The library is organized into core modules. pyagc.encoders includes GCN, GraphSAGE, GAT, GIN, graph transformers, and non-parametric filters. pyagc.clusters includes GPU KMeans, spectral, subspace, SNEM, and differentiable pooling or prototype heads. pyagc.models covers decoupled variants such as GAE, DGI, NS4GC, MAGI, S3GC, and CCASSG, and joint variants such as DAEGC, DinkNet, MinCut, DMoN, and Neuromap. pyagc.eval provides supervised metrics including ACC, NMI, ARI, and F1, structural metrics including Modularity and Conductance, and experiment logging. Dataset loaders provide unified interfaces for Cora, Photo, Physics, HM, Flickr, ArXiv, Reddit, MAG, Pokec, Products, WebTopic, and Papers100M, with on-the-fly neighbor and subgraph samplers.
Reproducibility is YAML-managed. The paper reports means and standard deviations over five runs, and uses a single epoch on Papers100M by design due to size. The license is not specified in the paper text; the stated guidance is to consult the GitHub repository for the current license. From an encyclopedic standpoint, PyAGC’s reproducibility model is notable because it links benchmark specification, hardware assumptions, hyperparameter control, and evaluation reporting in one software surface.
7. Limitations, open problems, and nomenclature
PyAGC identifies several unresolved issues. Metric coverage remains incomplete: Modularity and Conductance are mandated, while other structure-aware metrics such as map equation code length, density-based measures, and multi-way Normalized Cut are described as possible expansions.

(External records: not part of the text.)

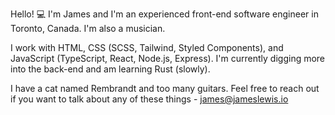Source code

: Hello! 💻 I'm James and I'm an experienced front-end software engineer in Toronto, Canada. I'm also a musician.

I work with HTML, CSS (SCSS, Tailwind, Styled Components), and JavaScript (TypeScript, React, Node.js, Express). I'm currently digging more into the back-end and am learning Rust (slowly).

I have a cat named Rembrandt and too many guitars. Feel free to reach out if you want to talk about any of these things - james@jameslewis.io

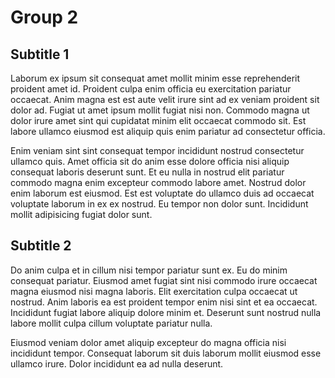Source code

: # Group 2

## Subtitle 1

Laborum ex ipsum sit consequat amet mollit minim esse reprehenderit proident amet id. Proident culpa enim officia eu exercitation pariatur occaecat. Anim magna est est aute velit irure sint ad ex veniam proident sit dolor ad. Fugiat ut amet ipsum mollit fugiat nisi non. Commodo magna ut dolor irure amet sint qui cupidatat minim elit occaecat commodo sit. Est labore ullamco eiusmod est aliquip quis enim pariatur ad consectetur officia.

Enim veniam sint sint consequat tempor incididunt nostrud consectetur ullamco quis. Amet officia sit do anim esse dolore officia nisi aliquip consequat laboris deserunt sunt. Et eu nulla in nostrud elit pariatur commodo magna enim excepteur commodo labore amet. Nostrud dolor enim laborum est eiusmod. Est est voluptate do ullamco duis ad occaecat voluptate laborum in ex ex nostrud. Eu tempor non dolor sunt. Incididunt mollit adipisicing fugiat dolor sunt.

## Subtitle 2

Do anim culpa et in cillum nisi tempor pariatur sunt ex. Eu do minim consequat pariatur. Eiusmod amet fugiat sint nisi commodo irure occaecat magna eiusmod nisi magna laboris. Elit exercitation culpa occaecat ut nostrud. Anim laboris ea est proident tempor enim nisi sint et ea occaecat. Incididunt fugiat labore aliquip dolore minim et. Deserunt sunt nostrud nulla labore mollit culpa cillum voluptate pariatur nulla.

Eiusmod veniam dolor amet aliquip excepteur do magna officia nisi incididunt tempor. Consequat laborum sit duis laborum mollit eiusmod esse ullamco irure. Dolor incididunt ea ad nulla deserunt.
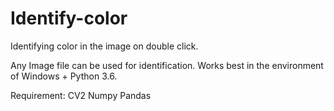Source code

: # Identify-color
Identifying color in the image on double click.

Any Image file can be used for identification.
Works best in the environment of Windows + Python 3.6.

Requirement:
CV2
Numpy
Pandas

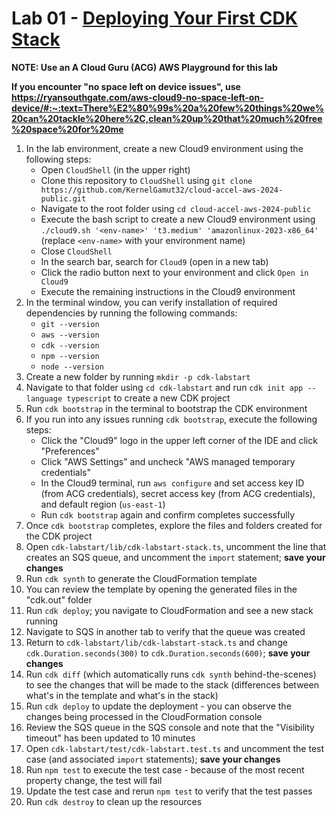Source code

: # Lab 01 - [Deploying Your First CDK Stack](https://learn.acloud.guru/handson/af3de00d-c096-4df1-94a6-6ffbe772b601)

**NOTE: Use an A Cloud Guru (ACG) AWS Playground for this lab**

**If you encounter "no space left on device issues", use https://ryansouthgate.com/aws-cloud9-no-space-left-on-device/#:~:text=There%E2%80%99s%20a%20few%20things%20we%20can%20tackle%20here%2C,clean%20up%20that%20much%20free%20space%20for%20me**

1. In the lab environment, create a new Cloud9 environment using the following steps:
    - Open `CloudShell` (in the upper right)
    - Clone this repository to `CloudShell` using `git clone https://github.com/KernelGamut32/cloud-accel-aws-2024-public.git`
    - Navigate to the root folder using `cd cloud-accel-aws-2024-public`
    - Execute the bash script to create a new Cloud9 environment using `./cloud9.sh '<env-name>' 't3.medium' 'amazonlinux-2023-x86_64'` (replace `<env-name>` with your environment name)
    - Close `CloudShell`
    - In the search bar, search for `Cloud9` (open in a new tab)
    - Click the radio button next to your environment and click `Open in Cloud9`
    - Execute the remaining instructions in the Cloud9 environment
1. In the terminal window, you can verify installation of required dependencies by running the following commands:
    - `git --version`
    - `aws --version`
    - `cdk --version`
    - `npm --version`
    - `node --version`
1. Create a new folder by running `mkdir -p cdk-labstart`
1. Navigate to that folder using `cd cdk-labstart` and run `cdk init app --language typescript` to create a new CDK project
1. Run `cdk bootstrap` in the terminal to bootstrap the CDK environment
1. If you run into any issues running `cdk bootstrap`, execute the following steps:
    - Click the "Cloud9" logo in the upper left corner of the IDE and click "Preferences"
    - Click "AWS Settings" and uncheck "AWS managed temporary credentials"
    - In the Cloud9 terminal, run `aws configure` and set access key ID (from ACG credentials), secret access key (from ACG credentials), and default region (`us-east-1`)
    - Run `cdk bootstrap` again and confirm completes successfully
1. Once `cdk bootstrap` completes, explore the files and folders created for the CDK project
1. Open `cdk-labstart/lib/cdk-labstart-stack.ts`, uncomment the line that creates an SQS queue, and uncomment the `import` statement; **save your changes**
1. Run `cdk synth` to generate the CloudFormation template
1. You can review the template by opening the generated files in the "cdk.out" folder
1. Run `cdk deploy`; you navigate to CloudFormation and see a new stack running
1. Navigate to SQS in another tab to verify that the queue was created
1. Return to `cdk-labstart/lib/cdk-labstart-stack.ts` and change `cdk.Duration.seconds(300)` to `cdk.Duration.seconds(600)`; **save your changes**
1. Run `cdk diff` (which automatically runs `cdk synth` behind-the-scenes) to see the changes that will be made to the stack (differences between what's in the template and what's in the stack)
1. Run `cdk deploy` to update the deployment - you can observe the changes being processed in the CloudFormation console
1. Review the SQS queue in the SQS console and note that the "Visibility timeout" has been updated to 10 minutes
1. Open `cdk-labstart/test/cdk-labstart.test.ts` and uncomment the test case (and associated `import` statements); **save your changes**
1. Run `npm test` to execute the test case - because of the most recent property change, the test will fail
1. Update the test case and rerun `npm test` to verify that the test passes
1. Run `cdk destroy` to clean up the resources
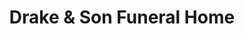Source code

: ---
title: "Drake & Son Funeral Home"
url: /chicago/drake-und-son-funeral-home/
shop: Bestattungen
---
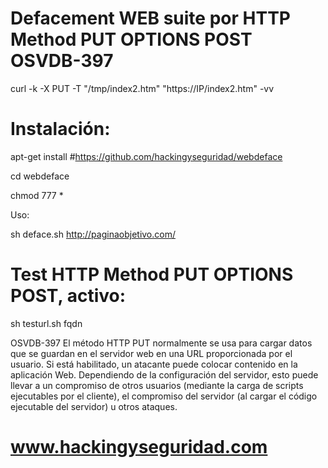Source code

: # Defacement WEB suite por HTTP Method PUT OPTIONS POST OSVDB-397

curl -k -X PUT -T "/tmp/index2.htm" "https://IP/index2.htm" -vv

# Instalación:

apt-get install #https://github.com/hackingyseguridad/webdeface

cd webdeface

chmod 777 *

Uso:

sh deface.sh http://paginaobjetivo.com/

# Test HTTP Method PUT OPTIONS POST, activo:

sh testurl.sh fqdn

OSVDB-397 El método HTTP PUT normalmente se usa para cargar datos que se guardan en el servidor web en una URL proporcionada por el usuario. Si está habilitado, un atacante puede colocar contenido en la aplicación Web. Dependiendo de la configuración del servidor, esto puede llevar a un compromiso de otros usuarios (mediante la carga de scripts ejecutables por el cliente), el compromiso del servidor (al cargar el código ejecutable del servidor) u otros ataques.

# www.hackingyseguridad.com
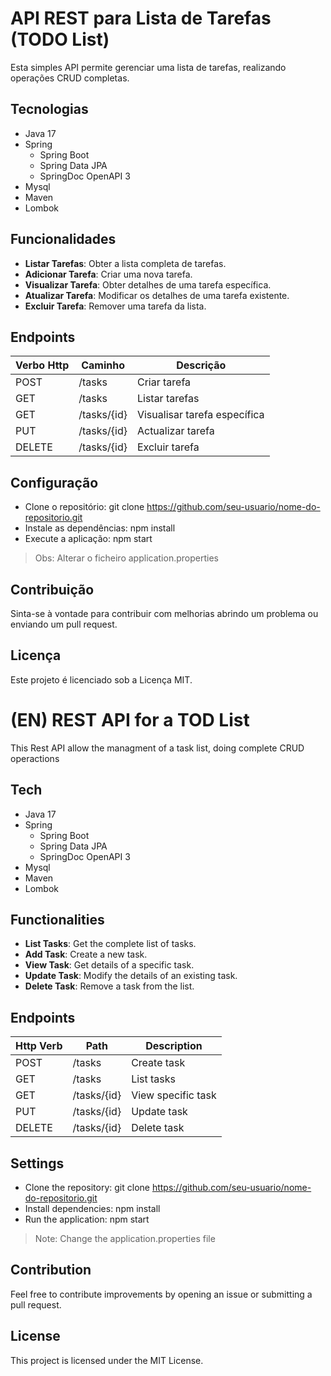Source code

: # API REST para Lista de Tarefas (TODO List)

Esta simples API  permite gerenciar uma lista de tarefas, realizando operações CRUD completas.

## Tecnologias
- Java 17
- Spring 
    - Spring Boot
    - Spring Data JPA
    - SpringDoc OpenAPI 3
- Mysql
- Maven
- Lombok


## Funcionalidades

- **Listar Tarefas**: Obter a lista completa de tarefas.
- **Adicionar Tarefa**: Criar uma nova tarefa.
- **Visualizar Tarefa**: Obter detalhes de uma tarefa específica.
- **Atualizar Tarefa**: Modificar os detalhes de uma tarefa existente.
- **Excluir Tarefa**: Remover uma tarefa da lista.

## Endpoints

| Verbo Http | Caminho | Descrição |
|-------------|-------------|-------------|
| POST | /tasks   | Criar tarefa |
| GET | /tasks   | Listar tarefas |
| GET | /tasks/{id}    | Visualisar tarefa específica |
| PUT | /tasks/{id}    | Actualizar tarefa |
| DELETE | /tasks/{id}    | Excluir tarefa |


## Configuração
- Clone o repositório: git clone https://github.com/seu-usuario/nome-do-repositorio.git
- Instale as dependências: npm install
- Execute a aplicação: npm start
> Obs: Alterar o ficheiro application.properties
## Contribuição
Sinta-se à vontade para contribuir com melhorias abrindo um problema ou enviando um pull request.

## Licença
Este projeto é licenciado sob a Licença MIT.

#

# (EN) REST API for a TOD List

This Rest API allow the managment of a task list, doing complete CRUD operactions  

## Tech
- Java 17
- Spring 
    - Spring Boot
    - Spring Data JPA
    - SpringDoc OpenAPI 3
- Mysql
- Maven
- Lombok


## Functionalities

- **List Tasks**: Get the complete list of tasks.
- **Add Task**: Create a new task.
- **View Task**: Get details of a specific task.
- **Update Task**: Modify the details of an existing task.
- **Delete Task**: Remove a task from the list.

## Endpoints

| Http Verb | Path | Description |
|-------------|-------------|-------------|
| POST | /tasks | Create task |
| GET | /tasks | List tasks |
| GET | /tasks/{id} | View specific task |
| PUT | /tasks/{id} | Update task |
| DELETE | /tasks/{id} | Delete task |


## Settings
- Clone the repository: git clone https://github.com/seu-usuario/nome-do-repositorio.git
- Install dependencies: npm install
- Run the application: npm start
> Note: Change the application.properties file
## Contribution
Feel free to contribute improvements by opening an issue or submitting a pull request.

## License
This project is licensed under the MIT License.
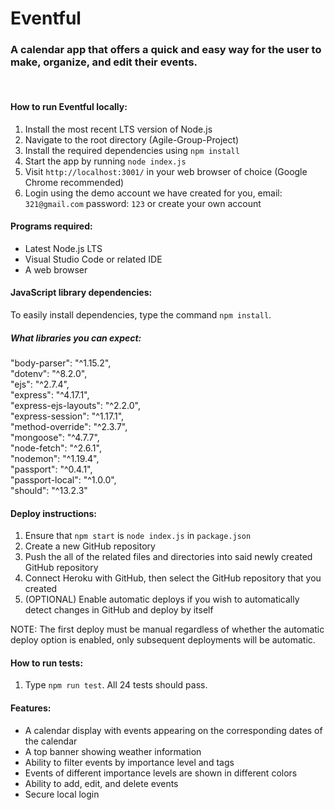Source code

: # Eventful

### A calendar app that offers a quick and easy way for the user to make, organize, and edit their events.

<br/>  

#### **How to run Eventful locally:**

1. Install the most recent LTS version of Node.js
2. Navigate to the root directory (Agile-Group-Project)
3. Install the required dependencies using `npm install`
4. Start the app by running `node index.js`
5. Visit `http://localhost:3001/` in your web browser of choice (Google Chrome recommended)
6. Login using the demo account we have created for you, email: `321@gmail.com` password: `123` or create your own account

#### **Programs required:**
- Latest Node.js LTS
- Visual Studio Code or related IDE
- A web browser 

#### **JavaScript library dependencies:**

To easily install dependencies, type the command `npm install`.  
  
##### **What libraries you can expect:**

"body-parser": "^1.15.2",  
"dotenv": "^8.2.0",  
"ejs": "^2.7.4",  
"express": "^4.17.1",  
"express-ejs-layouts": "^2.2.0",  
"express-session": "^1.17.1",  
"method-override": "^2.3.7",  
"mongoose": "^4.7.7",  
"node-fetch": "^2.6.1",  
"nodemon": "^1.19.4",  
"passport": "^0.4.1",  
"passport-local": "^1.0.0",  
"should": "^13.2.3"  

#### **Deploy instructions:**

1. Ensure that `npm start` is `node index.js` in `package.json`
2. Create a new GitHub repository
3. Push the all of the related files and directories into said newly created GitHub repository
4. Connect Heroku with GitHub, then select the GitHub repository that you created
5. (OPTIONAL) Enable automatic deploys if you wish to automatically detect changes in GitHub and deploy by itself

NOTE: The first deploy must be manual regardless of whether the automatic deploy option is enabled, only subsequent deployments will be automatic.  
  
#### **How to run tests:**  
  
1. Type `npm run test`. All 24 tests should pass.

#### **Features:**
- A calendar display with events appearing on the corresponding dates of the calendar
- A top banner showing weather information
- Ability to filter events by importance level and tags
- Events of different importance levels are shown in different colors
- Ability to add, edit, and delete events
- Secure local login
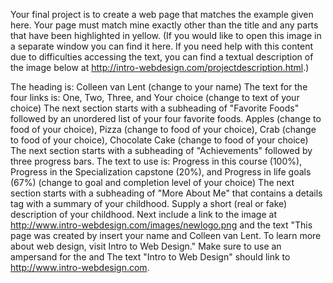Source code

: Your final project is to create a web page that matches the example given here.  Your page must match mine exactly other than the title and any parts that have been highlighted in yellow.  (If you would like to open this image in a separate window you can find it here.  If you need help with this content due to difficulties accessing the text, you can find a textual description of the image below at http://intro-webdesign.com/projectdescription.html.)

The heading is: Colleen van Lent (change to your name)
The text for the four links is: One, Two, Three, and Your choice (change to text of your choice)
The next section starts with a subheading of "Favorite Foods" followed by an unordered list of your four favorite foods. Apples (change to food of your choice), Pizza (change to food of your choice), Crab (change to food of your choice), Chocolate Cake (change to food of your choice)
The next section starts with a subheading of "Achievements" followed by three progress bars. The text to use is:
Progress in this course (100%),
Progress in the Specialization capstone (20%),
and Progress in life goals (67%) (change to goal and completion level of your choice)
The next section starts with a subheading of "More About Me" that contains a details tag with a summary of your childhood. Supply a short (real or fake) description of your childhood. Next include a link to the image at http://www.intro-webdesign.com/images/newlogo.png and the text "This page was created by insert your name and Colleen van Lent. To learn more about web design, visit Intro to Web Design." Make sure to use an ampersand for the and The text "Intro to Web Design" should link to http://www.intro-webdesign.com.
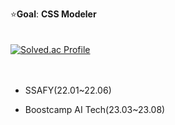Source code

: ⭐**Goal**: **CSS Modeler**
<br>
<br>
<br>
[![Solved.ac Profile](http://mazassumnida.wtf/api/v2/generate_badge?boj=fogvhdooz)](https://solved.ac/fogvhdooz/)
<br>
<br>
<br>


- SSAFY(22.01~22.06)

- Boostcamp AI Tech(23.03~23.08)
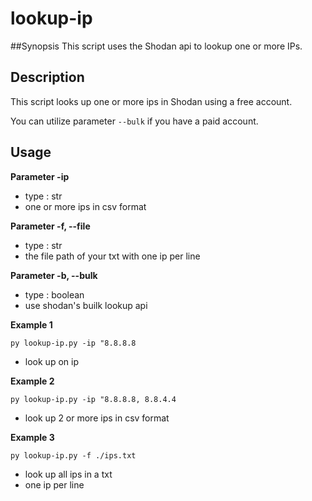 # lookup-ip

##Synopsis
This script uses the Shodan api to lookup one or more IPs.

## Description
This script looks up one or more ips in Shodan using a free account.

You can utilize parameter `--bulk` if you have a paid account.

## Usage

**Parameter -ip**
- type : str
- one or more ips in csv format

**Parameter -f, --file**
- type : str
- the file path of your txt with one ip per line

**Parameter -b, --bulk**
- type : boolean
- use shodan's builk lookup api

**Example 1**

`py lookup-ip.py -ip "8.8.8.8`

- look up on ip

**Example 2**

`py lookup-ip.py -ip "8.8.8.8, 8.8.4.4`

- look up 2 or more ips in csv format

**Example 3**

`py lookup-ip.py -f ./ips.txt`

- look up all ips in a txt
- one ip per line
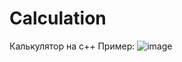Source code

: # Calculation
Калькулятор на c++
Пример:
![image](https://github.com/Analgin-0/CalculationC/assets/109677097/7717ed85-2521-4afc-9b75-8e6831f4dcd5)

Domain coverage is broad but does not include biological PPI-scale clustering or bipartite industrial settings beyond those in GraphLand. Industrial label scarcity remains a model-selection problem: reliable unsupervised model selection criteria are still open. The paper also notes that many GNN encoders still over-smooth on heterophilous graphs and struggle with tabular features, and that additional acceleration such as multi-GPU sampling, fused kernels, and richer profiling could be added. The benchmark reports time and peak memory, but not GPU utilization percentages (Liu et al., 9 Feb 2026).
A likely source of confusion is nomenclature. PyAGC denotes the attributed-graph-clustering benchmark and library described above. It should not be conflated with the similarly named PyTorch implementation sketch “PyAGGC” associated with “Adaptive Group-wise Gradient Clipping” for stabilizing LLM training, which is a distinct system concerned with functional group partitioning of model parameters, EMA-based regulation of gradient norms, and post-training pipelines for models such as LLaMA 2-7B, Mistral-7B, and Gemma-7B rather than graph clustering (Li et al., 17 Jan 2026). This suggests that the near-homonym reflects naming similarity rather than technical overlap.
In aggregate, PyAGC’s significance lies in its attempt to redefine AGC benchmarking around realistic graphs, mini-batch scalability, and structural evaluation. Rather than assuming that homophilous citation networks and label-alignment metrics are adequate proxies for practice, it formalizes a broader view in which clustering quality, system efficiency, and deployment realism are evaluated together.